| GPM Chiropractic, P.C. v MVAIC |
| 2020 NY Slip Op 51301(U) [69 Misc 3d 137(A)] |
| Decided on October 30, 2020 |
| Appellate Term, Second Department |
| Published by New York State Law Reporting Bureau pursuant to Judiciary Law § 431. |
| This opinion is uncorrected and will not be published in the printed Official Reports. |
Law Office of David O'Connor, P.C. (David O'Connor of counsel), for appellant. Bruno, Gerbino & Soriano, LLP (Nathan Shapiro of counsel), for respondent.
Appeal from an order of the Civil Court of the City of New York, Queens County (Tracy A. Catapano-Fox, J.), entered May 29, 2018. The order, insofar as appealed from, granted the branch of defendant's motion seeking to toll the accrual of no-fault statutory interest based upon plaintiff's delay in the prosecution of the action to the extent of tolling that interest from April 27, 2003 "until the [n]otice of [t]rial is duly filed."
ORDERED that the order, insofar as appealed from, is affirmed, with $25 costs.
Plaintiff commenced this action in 2002 to recover assigned first-party no-fault benefits for services allegedly rendered in 2000. The record demonstrates that issue was joined in 2003 and that plaintiff served discovery demands on March 28, 2003. By notice of motion returnable October 20, 2017, defendant moved to stay the accumulation of interest from March 13, 2003 through "the present, and up to such time as a notice of trial is validly filed with the Clerk," vacate the notice of trial and strike the matter from the trial calendar, and preclude plaintiff from obtaining further discovery. Plaintiff appeals from so much of an order of the Civil Court entered May 29, 2018 as granted the branch of defendant's motion to toll the accrual of interest to the extent of tolling interest from April 27, 2003 "until the [n]otice of [t]rial is duly filed."

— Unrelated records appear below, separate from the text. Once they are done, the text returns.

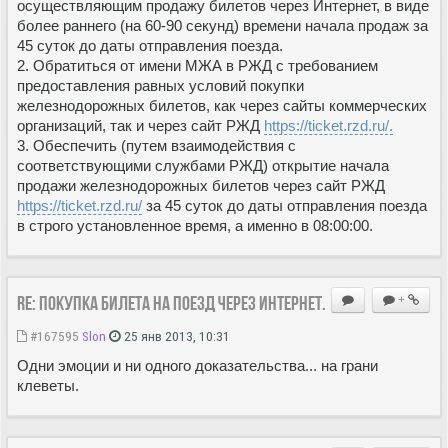
осуществляющим продажу билетов через Интернет, в виде
более раннего (на 60-90 секунд) времени начала продаж за
45 суток до даты отправления поезда.
2. Обратиться от имени МЖА в РЖД с требованием
предоставления равных условий покупки
железнодорожных билетов, как через сайты коммерческих
организаций, так и через сайт РЖД
https://ticket.rzd.ru/.
3. Обеспечить (путем взаимодействия с
соответствующими службами РЖД) открытие начала
продажи железнодорожных билетов через сайт РЖД
https://ticket.rzd.ru/
за 45 суток до даты отправления поезда
в строго установленное время, а именно в 08:00:00.
Re: Покупка билета на поезд через Интернет.
+
#167595
Slon
25 янв 2013, 10:31
Одни эмоции и ни одного доказательства... на грани
клеветы.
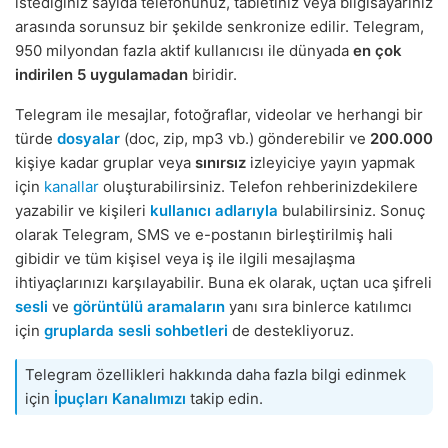
istediğiniz sayıda telefonunuz, tabletiniz veya bilgisayarınız
arasında sorunsuz bir şekilde senkronize edilir. Telegram,
950 milyondan fazla aktif kullanıcısı ile dünyada
en çok
indirilen 5 uygulamadan
biridir.
Telegram ile mesajlar, fotoğraflar, videolar ve herhangi bir
türde
dosyalar
(doc, zip, mp3 vb.) gönderebilir ve
200.000
kişiye kadar gruplar veya
sınırsız
izleyiciye yayın yapmak
için
kanallar
oluşturabilirsiniz. Telefon rehberinizdekilere
yazabilir ve kişileri
kullanıcı adlarıyla
bulabilirsiniz. Sonuç
olarak Telegram, SMS ve e-postanın birleştirilmiş hali
gibidir ve tüm kişisel veya iş ile ilgili mesajlaşma
ihtiyaçlarınızı karşılayabilir. Buna ek olarak, uçtan uca şifreli
sesli
ve
görüntülü aramaların
yanı sıra binlerce katılımcı
için
gruplarda sesli sohbetleri
de destekliyoruz.
Telegram özellikleri hakkında daha fazla bilgi edinmek
için
İpuçları Kanalımızı
takip edin.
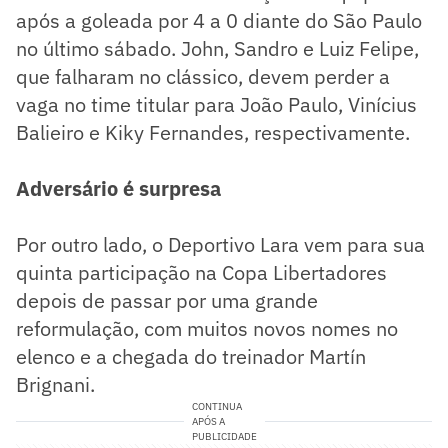
após a goleada por 4 a 0 diante do São Paulo
no último sábado. John, Sandro e Luiz Felipe,
que falharam no clássico, devem perder a
vaga no time titular para João Paulo, Vinícius
Balieiro e Kiky Fernandes, respectivamente.
Adversário é surpresa
Por outro lado, o Deportivo Lara vem para sua
quinta participação na Copa Libertadores
depois de passar por uma grande
reformulação, com muitos novos nomes no
elenco e a chegada do treinador Martín
Brignani.
CONTINUA
APÓS A
PUBLICIDADE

Once a no-fault action has been commenced, statutory interest accumulates "unless the applicant unreasonably delays the . . . court proceeding" (11 NYCRR 65.15 [h], now 11 NYCRR 65-3.9 [d]). In this case, in which no notice of trial has been properly filed, the Civil Court commenced the toll of interest when plaintiff could have moved to compel defendant to provide discovery. Plaintiff's argument on appeal, that it was defendant which had unreasonably delayed the action by failing to serve a response to plaintiff's discovery demands, is without merit (see Vitality Chiropractic, P.C. v Countrywide Ins.,59 Misc 3d 150[A], 2018 NY Slip Op 50838[U] [App Term, 2d Dept, 2d, 11th & 13th Jud Dists 2018]; Kew Gardens Med & Rehab, P.C. v Country-Wide Ins. Co.,52 Misc 3d 143[A], 2016 NY Slip Op 51240[U] [App Term, 2d Dept, 2d, 11th & 13th Jud Dists 2016]).
Accordingly, the order, insofar as appealed from, is affirmed.
WESTON, J.P., ELLIOT and SIEGAL, JJ., concur.